Exercises to complete
1 – In the summary of contractual obligations, which foreign currency exchange rates were used to estimate interest payments on floating-rate debt?
2 – Reproduce the summary of contractual obligations word for word, from "(1) Payment amounts" up to and including "interest rates fluctuate.".
3 – Pick up the summary of contractual obligations at the point where it stops and take it further.

Reading passage
▬▬▬

Following is a summary of contractual obligations and commercial commitments at December 31, 2003:

 

         

Payments due by Period

(Amounts in 000’s)


     Total

  

Less than

1 Year


   1 –3 Years

   3 – 5 Years

  

More
than

5 Years


Long-Term debt (1)

   $ 196,177    $ 13,248    $ 53,523    $ 129,406    $

Operating leases

     1,906      430      859      617    $
    

  

  

  

  

Total

   $ 198,083    $ 13,678    $ 54,382    $ 130,023    $
    

  

  

  

  

 

(1) Payment amounts include repayments of outstanding borrowings plus estimated interest payments through maturity. Interest payments on floating-rate debt were estimated using December 31, 2003 foreign currency exchange rates and interest rates applicable to the floating-rate debt. Actual payments will fluctuate as foreign currency exchange rates and interest rates fluctuate.

▬▬▬

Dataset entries
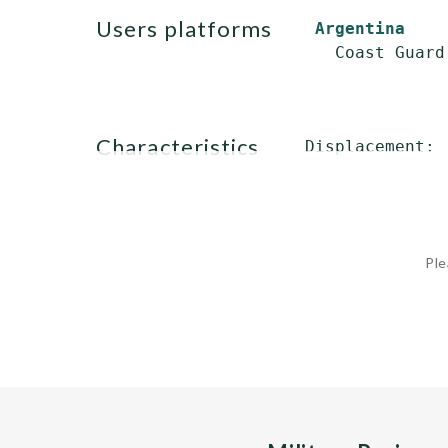
users platforms
Argentina
characteristics
Displacement: 
              
Ple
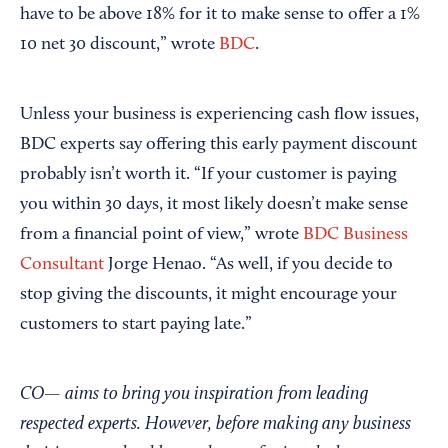
have to be above 18% for it to make sense to offer a 1%
10 net 30 discount,” wrote
BDC
.
Unless your business is experiencing cash flow issues,
BDC experts say offering this early payment discount
probably isn’t worth it. “If your customer is paying
you within 30 days, it most likely doesn’t make sense
from a financial point of view,” wrote
BDC Business
Consultant
Jorge Henao. “As well, if you decide to
stop giving the discounts, it might encourage your
customers to start paying late.”
CO— aims to bring you inspiration from leading
respected experts. However, before making any business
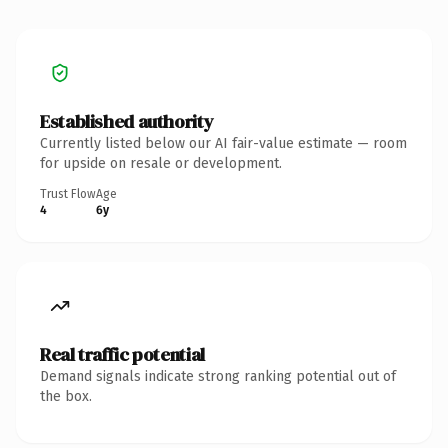
Established authority
Currently listed below our AI fair-value estimate — room
for upside on resale or development.
Trust Flow
Age
4
6y
Real traffic potential
Demand signals indicate strong ranking potential out of
the box.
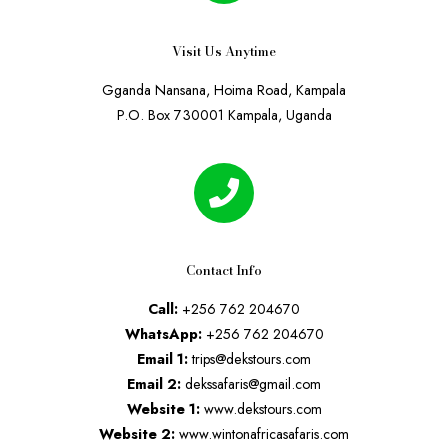
Visit Us Anytime
Gganda Nansana, Hoima Road, Kampala
P.O. Box 730001 Kampala, Uganda
Contact Info
Call:
+256 762 204670
WhatsApp:
+256 762 204670
Email 1:
trips@dekstours.com
Email 2:
dekssafaris@gmail.com
Website 1:
www.dekstours.com
Website 2:
www.wintonafricasafaris.com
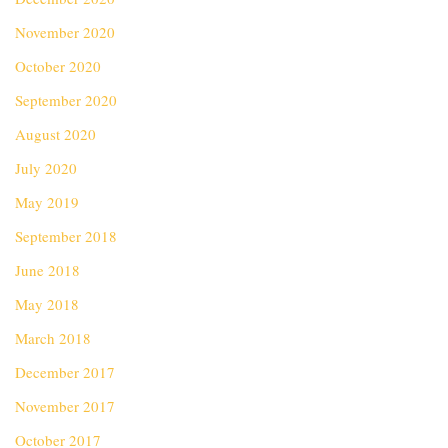
November 2020
October 2020
September 2020
August 2020
July 2020
May 2019
September 2018
June 2018
May 2018
March 2018
December 2017
November 2017
October 2017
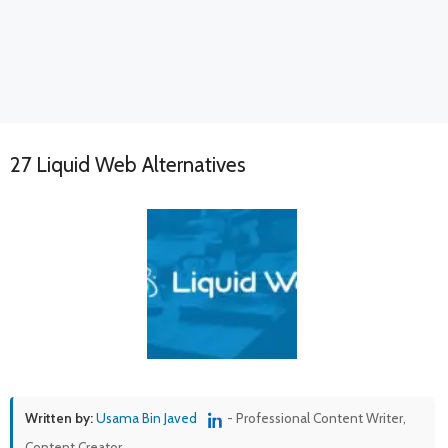
27 Liquid Web Alternatives
Written by:
Usama Bin Javed
- Professional Content Writer,
Content Creator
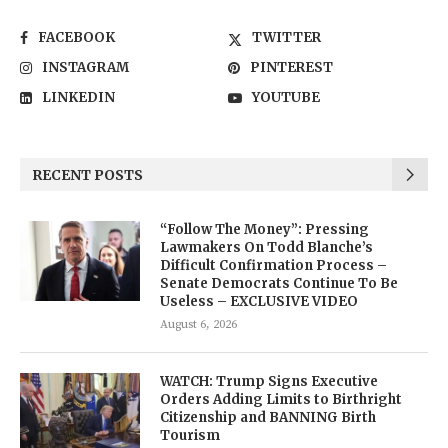
FACEBOOK
TWITTER
INSTAGRAM
PINTEREST
LINKEDIN
YOUTUBE
RECENT POSTS
“Follow The Money”: Pressing
Lawmakers On Todd Blanche’s
Difficult Confirmation Process –
Senate Democrats Continue To Be
Useless – EXCLUSIVE VIDEO
August 6, 2026
WATCH: Trump Signs Executive
Orders Adding Limits to Birthright
Citizenship and BANNING Birth
Tourism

▬▬▬

Per-task outputs
1 – The foreign currency exchange rates as of December 31, 2003.

2 –
(1) Payment amounts include repayments of outstanding borrowings plus estimated interest payments through maturity. Interest payments on floating-rate debt were estimated using December 31, 2003 foreign currency exchange rates and interest rates applicable to the floating-rate debt. Actual payments will fluctuate as foreign currency exchange rates and interest rates fluctuate.

3 –
Cash flows

 

During 2003, cash flow provided by operating activities increased $21.8 million to $34.9 million compared to $13.2 million for 2002. Cash flow from operating revenues, net of lease operating expense and production taxes and general and administrative expenses increased $28.6 million or 76% from $37.5 million during 2002 to $66.0 million during 2003, primarily due to price increases between such comparable periods of 76% for natural gas and 18% for crude oil, partially offset by increases in general and administrative expenses and lease operating expenses and production taxes of 16% and 2%, respectively. Settlement of derivatives losses used $13.3 million of cash for operating activities during 2003 as compared to $9.2 million used during 2002. Changes in operating assets and liabilities provided $4.5 million of cash for operating activities for 2003, compared to $6.9 million provided for the same period in 2002.

 

Cash flows used in investing activities in 2003 included capital expenditures of $39.0 million, a slight increase of 1% from $38.5 million in 2002. The major components of capital expenditures for 2003 were:

 

  $2.8 million for unproved property acquisitions;
  $25.9 million for development activities; and
  $10.3 million for exploration activities.

 

The major components of capital expenditures for 2002 were:

 

  $1.2 million for proved property acquisitions in Canada;
  $2.7 million for unproved property acquisition;
  $26.4 million for development activities; and
  $8.2 million for exploration activities.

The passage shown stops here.